お題小説
四
「叶えてあげようかー?」
「は?」
奏多の目の前に現れたのは、1人の―――天使であった。
パーマのかかった、栗色のショートヘアに、大きな蒼い瞳。白いワンピースを着ていて、背には服よりも純白の翼。
「だから、君のネガイ。叶えてあげようか?」
奏多は天使を見つめ、かたまった。
果たして信じていいのだろうか。それ以前に、今起きていることが現(うつつ)か夢か分からなかった。
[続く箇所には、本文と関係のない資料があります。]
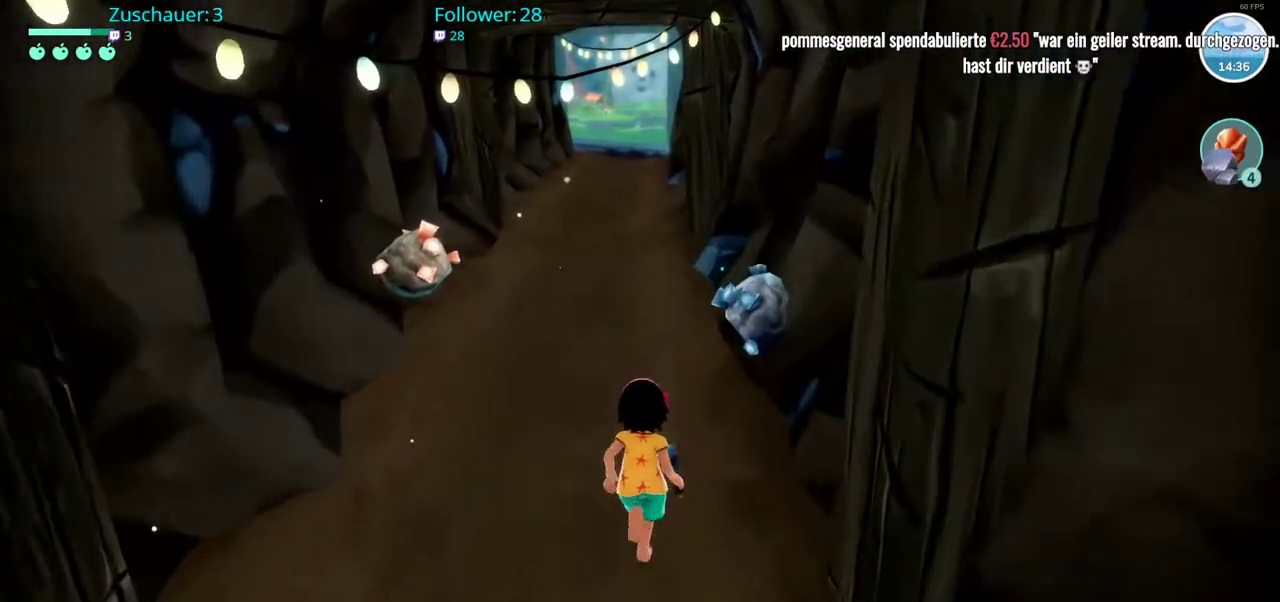
{"buttons": [], "left_stick": "center", "right_stick": "center", "events": [[133, "left_stick", "up-right"], [233, "R2", "up"], [233, "X", "down"], [333, "left_stick", "center"], [367, "X", "up"]]}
先ほどの事故のせいで、頭がおかしくなってしまったのかもしれない。
「疑ってるでしょ? まぁ、それなら別に叶えなくてもいいんだけどねー」
ちらり、と天使は奏多を見やる。
「っ...。それは、琉希を生き返らせることができる、ってことだよな?」
「うーん、できることはできるよー。後悔しない?」
「もちろんだ」
琉希が生き返るというのに、なぜ後悔する必要があるのか、と奏多は疑問に思った。しかし、深くは考えなかった。
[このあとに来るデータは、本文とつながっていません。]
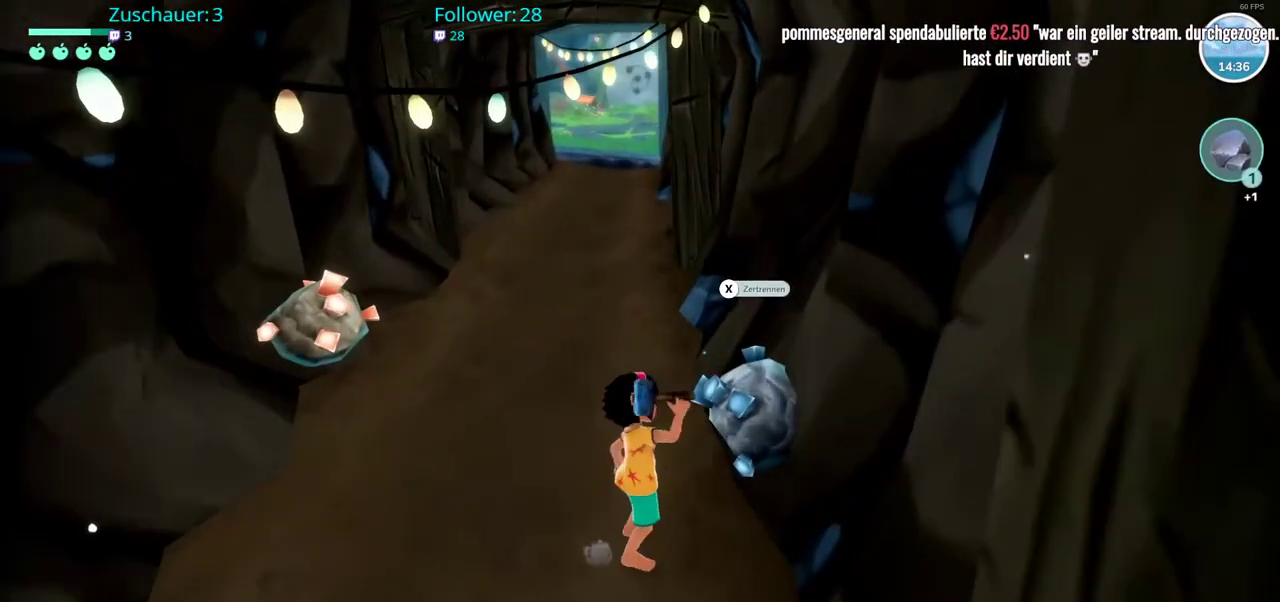
{"buttons": [], "left_stick": "center", "right_stick": "center", "events": []}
今、奏多の頭の中は『琉希』のことしか考えられなかったのだ。
「それじゃあ、自分の言葉には責任もってねー」
そう言い残し、天使は光と共に去っていった。
その光は、あまりにも眩く、目が開けていられないほどだった。
「―――、...なた、奏多!」
「ぇ、...あ?」
目を開けてみると、琉希の顔があった。事故の跡などは辺りにはない。
「お前、大丈夫か?」
どこにも怪我をしていないか確認する。
「な、何だよ、いきなり。ボーっとしてた次は慌ててさ」
奏多は先ほどの非現実的な出来事を思い出していた。
あれは、本当に起きたことなのか。事故も、天使も夢だったのではないか。
「いや、何でもない。立ったまま夢、見てたみたいだ」
なんだそれ、と琉希は笑いながら奏多の肩を小突いた。
あれは夢だ、と奏多は自分に何度も言い聞かせた。そして、忘れてしまおう、と。